*Assigned task A*. In the forum thread about the NBC kung fu comedy, why are the two brothers forced to become bounty hunters?
*Assigned task B*. From the NBC kung fu comedy thread, extract the stretch from "http://comingsoon.net/news/tvnews.php?id=12555" through "NBC, reports Variety.", word for word.

*Provided passage*.
# New Kung Fu Comedy on NBC?



## OnlyAnEgg (Jun 19, 2006)

http://comingsoon.net/news/tvnews.php?id=12555

Mr. & Mrs. Smith director Doug Liman is teaming with writer Dave Caplan for a kung fu comedy set up at NBC, reports Variety.


The untitled half-hour show revolves around a pair of brothers who find themselves taking care of their mom and her restaurant. In order to afford her dream retirement home, they're forced to become bounty hunters -- and they decide to use the martial art of kung fu rather than firearms to get the job done.

-----------------------

This from the writer for The George Lopez Show...could be funny!


----------



## Xue Sheng (Jun 19, 2006)

Intersting, as if Kung fu hustle was not enough 

By the way what is Wing Chun (Shaolin) kung fu?


----------



## fnorfurfoot (Jun 20, 2006)

It's a shame that martial arts programs can't stay on the air.  I miss Martial Law and the very short lived Black Sash.  It was a little Dawson's Creekish but I liked that the show was based in the dojo.


----------



## AceHBK (Jun 20, 2006)

fnorfurfoot said:
			
		

> It's a shame that martial arts programs can't stay on the air. I miss Martial Law and the very short lived Black Sash. It was a little Dawson's Creekish but I liked that the show was based in the dojo.

*Stored data entries*.
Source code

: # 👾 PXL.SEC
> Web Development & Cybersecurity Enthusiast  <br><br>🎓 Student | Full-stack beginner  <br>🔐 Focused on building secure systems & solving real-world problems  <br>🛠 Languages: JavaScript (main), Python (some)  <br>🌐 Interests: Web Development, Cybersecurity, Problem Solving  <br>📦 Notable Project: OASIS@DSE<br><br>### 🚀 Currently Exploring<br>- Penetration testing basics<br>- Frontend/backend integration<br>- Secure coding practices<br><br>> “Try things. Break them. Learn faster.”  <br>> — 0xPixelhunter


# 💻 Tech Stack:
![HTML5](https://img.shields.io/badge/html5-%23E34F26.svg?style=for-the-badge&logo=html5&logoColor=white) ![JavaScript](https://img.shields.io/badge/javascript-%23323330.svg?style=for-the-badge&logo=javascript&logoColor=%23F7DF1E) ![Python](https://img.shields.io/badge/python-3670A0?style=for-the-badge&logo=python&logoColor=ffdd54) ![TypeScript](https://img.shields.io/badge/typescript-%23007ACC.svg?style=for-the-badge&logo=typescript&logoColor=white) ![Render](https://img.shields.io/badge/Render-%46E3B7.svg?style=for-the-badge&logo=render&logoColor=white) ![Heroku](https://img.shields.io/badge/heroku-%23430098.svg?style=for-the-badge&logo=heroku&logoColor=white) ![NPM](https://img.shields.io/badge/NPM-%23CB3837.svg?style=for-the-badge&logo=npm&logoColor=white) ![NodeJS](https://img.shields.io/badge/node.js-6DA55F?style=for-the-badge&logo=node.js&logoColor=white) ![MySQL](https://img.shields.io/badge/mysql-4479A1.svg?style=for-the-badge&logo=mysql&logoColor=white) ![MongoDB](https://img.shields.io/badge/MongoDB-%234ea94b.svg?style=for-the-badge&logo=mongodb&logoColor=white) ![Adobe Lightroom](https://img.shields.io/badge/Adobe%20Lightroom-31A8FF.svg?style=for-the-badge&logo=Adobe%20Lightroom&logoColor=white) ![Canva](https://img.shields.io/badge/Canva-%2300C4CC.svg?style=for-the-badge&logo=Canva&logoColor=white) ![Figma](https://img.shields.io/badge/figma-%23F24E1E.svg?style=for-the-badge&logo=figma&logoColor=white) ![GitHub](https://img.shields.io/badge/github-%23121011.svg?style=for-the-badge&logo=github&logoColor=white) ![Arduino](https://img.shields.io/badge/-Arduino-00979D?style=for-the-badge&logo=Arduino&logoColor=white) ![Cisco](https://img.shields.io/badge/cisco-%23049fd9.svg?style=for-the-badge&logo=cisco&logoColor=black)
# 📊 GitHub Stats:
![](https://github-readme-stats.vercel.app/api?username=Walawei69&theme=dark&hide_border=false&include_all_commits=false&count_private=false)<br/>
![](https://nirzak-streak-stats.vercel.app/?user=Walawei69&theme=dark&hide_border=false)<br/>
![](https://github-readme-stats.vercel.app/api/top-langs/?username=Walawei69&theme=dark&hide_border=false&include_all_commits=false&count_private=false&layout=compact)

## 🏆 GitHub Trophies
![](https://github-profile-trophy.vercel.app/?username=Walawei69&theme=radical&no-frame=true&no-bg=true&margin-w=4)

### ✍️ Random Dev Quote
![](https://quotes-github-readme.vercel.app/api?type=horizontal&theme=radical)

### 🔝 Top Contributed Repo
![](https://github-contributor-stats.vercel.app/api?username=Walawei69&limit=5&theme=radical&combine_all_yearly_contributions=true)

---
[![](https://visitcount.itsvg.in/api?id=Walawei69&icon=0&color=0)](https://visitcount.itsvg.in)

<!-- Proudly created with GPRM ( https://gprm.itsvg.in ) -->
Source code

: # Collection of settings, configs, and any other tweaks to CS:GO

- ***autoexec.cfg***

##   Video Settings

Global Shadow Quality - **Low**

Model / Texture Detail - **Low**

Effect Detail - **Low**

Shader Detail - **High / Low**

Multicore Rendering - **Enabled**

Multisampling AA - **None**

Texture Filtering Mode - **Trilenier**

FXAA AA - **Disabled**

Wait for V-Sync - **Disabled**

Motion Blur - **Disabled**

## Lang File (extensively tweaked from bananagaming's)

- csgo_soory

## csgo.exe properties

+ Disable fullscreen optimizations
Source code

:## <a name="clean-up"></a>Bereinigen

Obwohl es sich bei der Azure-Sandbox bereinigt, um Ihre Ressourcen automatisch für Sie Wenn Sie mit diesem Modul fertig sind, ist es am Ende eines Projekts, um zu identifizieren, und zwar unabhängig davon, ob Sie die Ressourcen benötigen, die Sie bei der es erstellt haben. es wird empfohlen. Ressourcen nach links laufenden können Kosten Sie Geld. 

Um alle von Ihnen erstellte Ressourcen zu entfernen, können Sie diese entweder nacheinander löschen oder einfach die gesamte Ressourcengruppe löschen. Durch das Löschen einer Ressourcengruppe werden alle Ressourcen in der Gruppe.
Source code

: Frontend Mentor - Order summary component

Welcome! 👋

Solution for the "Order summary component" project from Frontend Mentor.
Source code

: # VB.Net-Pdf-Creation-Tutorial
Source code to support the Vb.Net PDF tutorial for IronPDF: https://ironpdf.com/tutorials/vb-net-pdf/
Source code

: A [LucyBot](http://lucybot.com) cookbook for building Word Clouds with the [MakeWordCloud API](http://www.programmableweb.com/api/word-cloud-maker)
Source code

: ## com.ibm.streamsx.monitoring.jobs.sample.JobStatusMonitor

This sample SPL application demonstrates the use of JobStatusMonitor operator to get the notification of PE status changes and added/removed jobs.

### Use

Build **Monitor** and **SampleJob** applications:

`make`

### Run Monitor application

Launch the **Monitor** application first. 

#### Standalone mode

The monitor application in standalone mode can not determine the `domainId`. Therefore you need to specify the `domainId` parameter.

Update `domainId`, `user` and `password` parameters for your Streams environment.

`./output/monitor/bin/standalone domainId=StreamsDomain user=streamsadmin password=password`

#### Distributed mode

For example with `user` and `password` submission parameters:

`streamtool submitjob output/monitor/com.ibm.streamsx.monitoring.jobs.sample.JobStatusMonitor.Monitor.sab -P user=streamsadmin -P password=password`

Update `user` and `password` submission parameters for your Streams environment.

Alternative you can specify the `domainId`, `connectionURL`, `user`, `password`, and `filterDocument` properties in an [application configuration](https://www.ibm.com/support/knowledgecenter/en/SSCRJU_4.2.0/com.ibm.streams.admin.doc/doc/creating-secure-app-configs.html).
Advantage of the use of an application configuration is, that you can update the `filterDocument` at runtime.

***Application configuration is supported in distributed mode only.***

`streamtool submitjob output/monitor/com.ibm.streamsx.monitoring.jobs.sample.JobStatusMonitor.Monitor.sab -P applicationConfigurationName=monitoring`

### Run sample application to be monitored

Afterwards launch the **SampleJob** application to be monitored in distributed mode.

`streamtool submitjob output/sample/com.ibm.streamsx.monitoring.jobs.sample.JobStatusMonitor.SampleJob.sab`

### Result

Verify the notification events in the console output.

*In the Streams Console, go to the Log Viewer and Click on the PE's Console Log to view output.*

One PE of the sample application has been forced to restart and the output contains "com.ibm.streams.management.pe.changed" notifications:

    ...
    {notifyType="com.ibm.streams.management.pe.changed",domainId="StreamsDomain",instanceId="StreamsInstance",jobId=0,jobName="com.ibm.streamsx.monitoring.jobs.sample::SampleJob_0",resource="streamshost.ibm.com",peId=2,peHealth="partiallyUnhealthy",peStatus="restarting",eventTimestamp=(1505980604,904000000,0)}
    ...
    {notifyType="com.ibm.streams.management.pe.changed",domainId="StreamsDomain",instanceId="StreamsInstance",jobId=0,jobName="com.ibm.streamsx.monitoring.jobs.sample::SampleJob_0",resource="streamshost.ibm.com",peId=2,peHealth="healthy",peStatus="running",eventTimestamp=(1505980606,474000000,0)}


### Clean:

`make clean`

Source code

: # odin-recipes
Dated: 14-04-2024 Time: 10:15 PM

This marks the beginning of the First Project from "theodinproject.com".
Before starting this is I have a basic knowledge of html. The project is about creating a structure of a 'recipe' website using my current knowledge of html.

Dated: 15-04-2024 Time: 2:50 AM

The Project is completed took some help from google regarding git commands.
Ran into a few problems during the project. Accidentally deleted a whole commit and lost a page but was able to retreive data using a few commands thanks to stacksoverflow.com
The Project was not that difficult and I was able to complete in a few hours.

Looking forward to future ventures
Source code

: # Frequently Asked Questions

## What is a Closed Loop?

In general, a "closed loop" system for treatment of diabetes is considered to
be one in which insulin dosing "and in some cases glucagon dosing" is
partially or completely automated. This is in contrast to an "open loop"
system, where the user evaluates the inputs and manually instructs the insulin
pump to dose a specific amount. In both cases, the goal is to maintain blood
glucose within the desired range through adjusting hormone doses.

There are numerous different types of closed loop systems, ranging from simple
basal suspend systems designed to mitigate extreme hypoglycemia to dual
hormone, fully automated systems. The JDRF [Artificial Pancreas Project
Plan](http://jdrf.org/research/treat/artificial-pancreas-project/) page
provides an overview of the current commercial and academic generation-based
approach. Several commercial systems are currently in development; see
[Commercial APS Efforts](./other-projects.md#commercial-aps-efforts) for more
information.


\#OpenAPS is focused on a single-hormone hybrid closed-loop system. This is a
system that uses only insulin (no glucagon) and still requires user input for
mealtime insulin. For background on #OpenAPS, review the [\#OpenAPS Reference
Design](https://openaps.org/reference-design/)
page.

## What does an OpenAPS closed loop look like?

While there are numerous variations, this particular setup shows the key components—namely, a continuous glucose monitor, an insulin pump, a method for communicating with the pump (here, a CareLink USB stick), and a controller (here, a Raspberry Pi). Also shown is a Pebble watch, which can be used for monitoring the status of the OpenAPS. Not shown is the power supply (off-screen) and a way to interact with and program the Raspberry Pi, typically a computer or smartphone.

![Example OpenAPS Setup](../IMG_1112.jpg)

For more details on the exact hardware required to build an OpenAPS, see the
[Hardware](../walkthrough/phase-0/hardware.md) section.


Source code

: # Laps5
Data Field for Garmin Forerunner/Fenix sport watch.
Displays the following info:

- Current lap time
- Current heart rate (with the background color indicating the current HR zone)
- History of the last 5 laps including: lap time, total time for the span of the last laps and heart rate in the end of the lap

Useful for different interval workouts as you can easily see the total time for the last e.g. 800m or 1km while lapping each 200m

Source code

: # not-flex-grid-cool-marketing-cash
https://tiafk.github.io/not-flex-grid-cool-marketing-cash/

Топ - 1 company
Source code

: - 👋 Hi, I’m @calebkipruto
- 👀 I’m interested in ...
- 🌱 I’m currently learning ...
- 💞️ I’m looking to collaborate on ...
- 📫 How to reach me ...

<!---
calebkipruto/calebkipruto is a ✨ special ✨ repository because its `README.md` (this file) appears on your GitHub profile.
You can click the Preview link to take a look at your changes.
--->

*Reply A*. They need to afford their mom's dream retirement home.

*Reply B*.
http://comingsoon.net/news/tvnews.php?id=12555

Mr. & Mrs. Smith director Doug Liman is teaming with writer Dave Caplan for a kung fu comedy set up at NBC, reports Variety.